Oitava edição do Ciclo WebGTInfra acontece no próximo dia 16 de dezembro, via Zoom O panorama do transporte de mercadorias na Amazônia Legal brasileira passou por significativas mudanças na última década. Entre elas, o aumento da movimentação de produtos para exportação (grãos e minérios) na infraestrutura logística da região merece destaque porque está inserido no contexto de priorização e utilização do Arco Norte como opção de escoamento da produção. Para entender o projeto e pensar em outras alternativas de logística para a região, o GT Infra e o Instituto de Energia e Meio Ambiente (IEMA) realizam, no dia 16 de dezembro, às 15 horas, o webinário “O Arco Norte e a busca por novos cenários de logística”. O encontro, que será realizado pela plataforma Zoom, é o oitavo da série Ciclo WebGTInfra. Durante o encontro, o diretor-presidente do IEMA, André Luis Ferreira e o analista de projetos do órgão, Marcelo dos Santos Cremer, apresentarão informações sobre o fluxo atual de mercadorias em rodovias, ferrovias e portos da Amazônia Legal e sobre as expectativas de crescimento dessa movimentação.
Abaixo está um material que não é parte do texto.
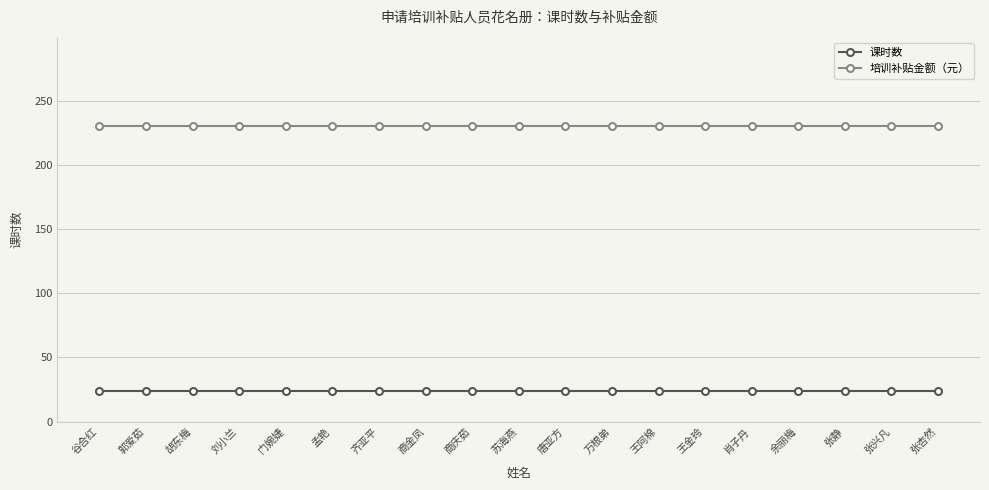

What is the approximate value of 培训补贴金额（元） at 郭爱茹?

230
O consultor e ex-diretor geral da Agência Nacional de Transportes Terrestres (ANTT) e ex-presidente da Empresa de Planejamento e Logística (EPL), Bernardo Figueiredo, também vai participar da conversa, que pretende viabilizar um espaço de diálogo qualificado para a discussão sobre esse projeto, contribuindo para a construção de propostas da sociedade civil. As regiões onde essas infraestruturas estão localizadas têm elevada vulnerabilidade socioambiental e, especialmente nesse contexto, a construção democrática de um conjunto amplo e transparente de cenários alternativos de infraestrutura é um dos mais importantes instrumentos para qualificar o processo decisório no setor. Assim, o webinário também pretende ser um espaço para discutir outras opções de escoamento de mercadorias, ressaltando a necessidade de que cenários alternativos ao Arco Norte sejam estudados. As inscrições estão abertas no link. Ciclo WebGTInfra O debate faz parte do Ciclo WebGTInfra, promovido pelo GT Infraestrutura e parceiros, desde agosto, com o intuito de promover reflexões sobre sustentabilidade e infraestrutura, priorizando a visão inclusiva das comunidades e populações da Amazônia. A ideia é que a série continue em 2021.